Incalzato da Giletti, l’intermediario ha spiegato il suo prezzo di vendita, specificando di poter distribuire circa 3 milioni di fiale: “Israele paga una dose di vaccino Pfizer 28 dollari, gli Stati Uniti 20 dollari, l’Unione Europea 12 euro. Il mio prezzo è 12,50 euro a dose, un prezzo assolutamente di mercato. lo lo prendo dalle grandi società distributrici di farmaci che possono stare negli Stati Uniti, in Belgio, in Svizzera o in Francia”.
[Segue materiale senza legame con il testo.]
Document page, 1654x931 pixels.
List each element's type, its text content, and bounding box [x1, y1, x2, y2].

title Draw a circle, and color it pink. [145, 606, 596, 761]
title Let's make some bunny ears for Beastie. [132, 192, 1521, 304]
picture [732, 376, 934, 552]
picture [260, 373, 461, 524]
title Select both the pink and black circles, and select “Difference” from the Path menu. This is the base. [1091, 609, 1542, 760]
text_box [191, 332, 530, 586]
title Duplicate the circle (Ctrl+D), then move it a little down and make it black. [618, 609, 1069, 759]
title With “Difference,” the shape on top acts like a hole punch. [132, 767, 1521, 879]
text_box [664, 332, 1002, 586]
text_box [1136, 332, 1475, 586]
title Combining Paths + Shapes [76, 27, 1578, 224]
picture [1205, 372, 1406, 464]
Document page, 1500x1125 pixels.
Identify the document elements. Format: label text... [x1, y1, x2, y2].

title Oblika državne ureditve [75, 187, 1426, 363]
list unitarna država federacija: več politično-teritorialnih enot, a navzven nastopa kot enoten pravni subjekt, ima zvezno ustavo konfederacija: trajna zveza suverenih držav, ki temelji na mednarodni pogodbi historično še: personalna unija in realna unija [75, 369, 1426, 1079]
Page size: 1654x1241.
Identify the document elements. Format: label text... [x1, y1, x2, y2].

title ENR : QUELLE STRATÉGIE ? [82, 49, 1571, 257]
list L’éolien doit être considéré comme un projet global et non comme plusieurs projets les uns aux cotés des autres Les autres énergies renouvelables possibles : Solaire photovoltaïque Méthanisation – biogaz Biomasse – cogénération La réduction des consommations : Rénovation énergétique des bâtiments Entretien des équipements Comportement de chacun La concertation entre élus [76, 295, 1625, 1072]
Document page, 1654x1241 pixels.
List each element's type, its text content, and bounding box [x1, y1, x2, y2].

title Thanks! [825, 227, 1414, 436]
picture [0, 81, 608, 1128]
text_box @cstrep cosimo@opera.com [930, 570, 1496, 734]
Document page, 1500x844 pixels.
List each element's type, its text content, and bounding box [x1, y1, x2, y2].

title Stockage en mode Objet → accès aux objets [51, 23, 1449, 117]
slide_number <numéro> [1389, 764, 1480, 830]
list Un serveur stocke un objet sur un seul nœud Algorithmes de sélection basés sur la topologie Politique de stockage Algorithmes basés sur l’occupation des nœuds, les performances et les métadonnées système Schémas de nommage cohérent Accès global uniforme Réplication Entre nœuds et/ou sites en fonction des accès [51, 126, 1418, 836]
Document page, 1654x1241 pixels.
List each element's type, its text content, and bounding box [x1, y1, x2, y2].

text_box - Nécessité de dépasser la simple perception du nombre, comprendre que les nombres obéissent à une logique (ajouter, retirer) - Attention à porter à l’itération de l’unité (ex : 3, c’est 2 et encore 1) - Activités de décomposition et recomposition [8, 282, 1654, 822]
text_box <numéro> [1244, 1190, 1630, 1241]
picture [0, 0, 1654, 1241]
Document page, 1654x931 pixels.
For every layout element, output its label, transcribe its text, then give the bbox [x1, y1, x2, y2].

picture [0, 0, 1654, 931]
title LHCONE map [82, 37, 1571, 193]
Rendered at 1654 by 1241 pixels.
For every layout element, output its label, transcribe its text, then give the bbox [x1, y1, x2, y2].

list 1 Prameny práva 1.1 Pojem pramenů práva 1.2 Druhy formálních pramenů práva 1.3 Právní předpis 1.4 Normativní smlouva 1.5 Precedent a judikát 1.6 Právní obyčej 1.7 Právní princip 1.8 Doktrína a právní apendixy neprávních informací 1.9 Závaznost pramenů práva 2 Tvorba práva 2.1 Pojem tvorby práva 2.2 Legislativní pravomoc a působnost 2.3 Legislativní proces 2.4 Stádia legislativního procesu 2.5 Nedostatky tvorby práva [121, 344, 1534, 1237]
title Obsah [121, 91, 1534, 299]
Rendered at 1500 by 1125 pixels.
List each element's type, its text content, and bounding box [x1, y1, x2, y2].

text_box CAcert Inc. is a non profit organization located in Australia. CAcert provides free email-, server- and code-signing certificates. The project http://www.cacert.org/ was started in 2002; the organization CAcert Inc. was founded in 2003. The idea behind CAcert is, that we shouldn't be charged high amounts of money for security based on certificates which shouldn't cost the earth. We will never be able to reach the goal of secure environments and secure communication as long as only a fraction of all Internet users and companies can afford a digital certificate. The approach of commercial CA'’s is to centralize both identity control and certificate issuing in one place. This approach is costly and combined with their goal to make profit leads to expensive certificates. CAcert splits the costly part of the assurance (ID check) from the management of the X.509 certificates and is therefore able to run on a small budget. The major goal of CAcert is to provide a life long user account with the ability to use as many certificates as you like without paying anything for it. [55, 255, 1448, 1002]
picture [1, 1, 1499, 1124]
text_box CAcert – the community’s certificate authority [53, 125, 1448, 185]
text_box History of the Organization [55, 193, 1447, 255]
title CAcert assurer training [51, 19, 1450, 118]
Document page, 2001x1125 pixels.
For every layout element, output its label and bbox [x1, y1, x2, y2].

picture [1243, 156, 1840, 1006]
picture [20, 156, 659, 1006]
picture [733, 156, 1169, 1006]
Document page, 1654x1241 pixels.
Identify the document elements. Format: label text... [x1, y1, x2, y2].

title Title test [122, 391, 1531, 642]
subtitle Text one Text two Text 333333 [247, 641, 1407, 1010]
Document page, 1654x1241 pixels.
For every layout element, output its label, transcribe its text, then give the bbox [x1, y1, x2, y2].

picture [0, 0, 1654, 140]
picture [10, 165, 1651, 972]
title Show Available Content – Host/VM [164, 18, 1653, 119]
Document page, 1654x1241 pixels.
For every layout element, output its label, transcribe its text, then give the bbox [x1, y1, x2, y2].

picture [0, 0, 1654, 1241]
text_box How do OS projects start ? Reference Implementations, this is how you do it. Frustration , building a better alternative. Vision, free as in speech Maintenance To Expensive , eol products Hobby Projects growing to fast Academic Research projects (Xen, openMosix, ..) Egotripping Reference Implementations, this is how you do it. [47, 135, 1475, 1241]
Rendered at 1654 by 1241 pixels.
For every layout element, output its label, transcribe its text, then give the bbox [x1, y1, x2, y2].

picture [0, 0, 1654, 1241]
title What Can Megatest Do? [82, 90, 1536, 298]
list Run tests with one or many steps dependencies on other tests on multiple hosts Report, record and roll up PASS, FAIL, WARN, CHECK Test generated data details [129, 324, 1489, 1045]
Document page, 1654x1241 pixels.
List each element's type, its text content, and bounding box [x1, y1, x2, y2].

A ribattere è stato poi Luca Telese, che ha sottolineato la natura poco trasparente di questo tipo di mercato: “Non è normale perché quello del vaccino è un mercato controllato, dove tutti gli Stati europei lo hanno comprato insieme allo stesso prezzo. Se lei li vende a 12,50 euro a dose, 50 centesimi su 3 milioni di fiale sono una bella commessa”.
E Giletti ha rimarcato ancora: “Se lei è in grado di procurare il vaccino dovrebbe andare da Arcuri e non contattare le Regioni”. Il mediatore, rispondendo, ha così sottolineato che quando gli viene richiesto un prodotto, lui lo ricerca: “A me è arrivata la richiesta delle Regioni, se mi avesse chiamato Arcuri lo avrei proposto a lui”. “In questo momento non ho la possibilità di verificarlo – conclude Massimo Giletti – ne parleremo nella prossima puntata. Se lei ha le carte in mano, la prossima settimana ci terrei ad andare fino in fondo”.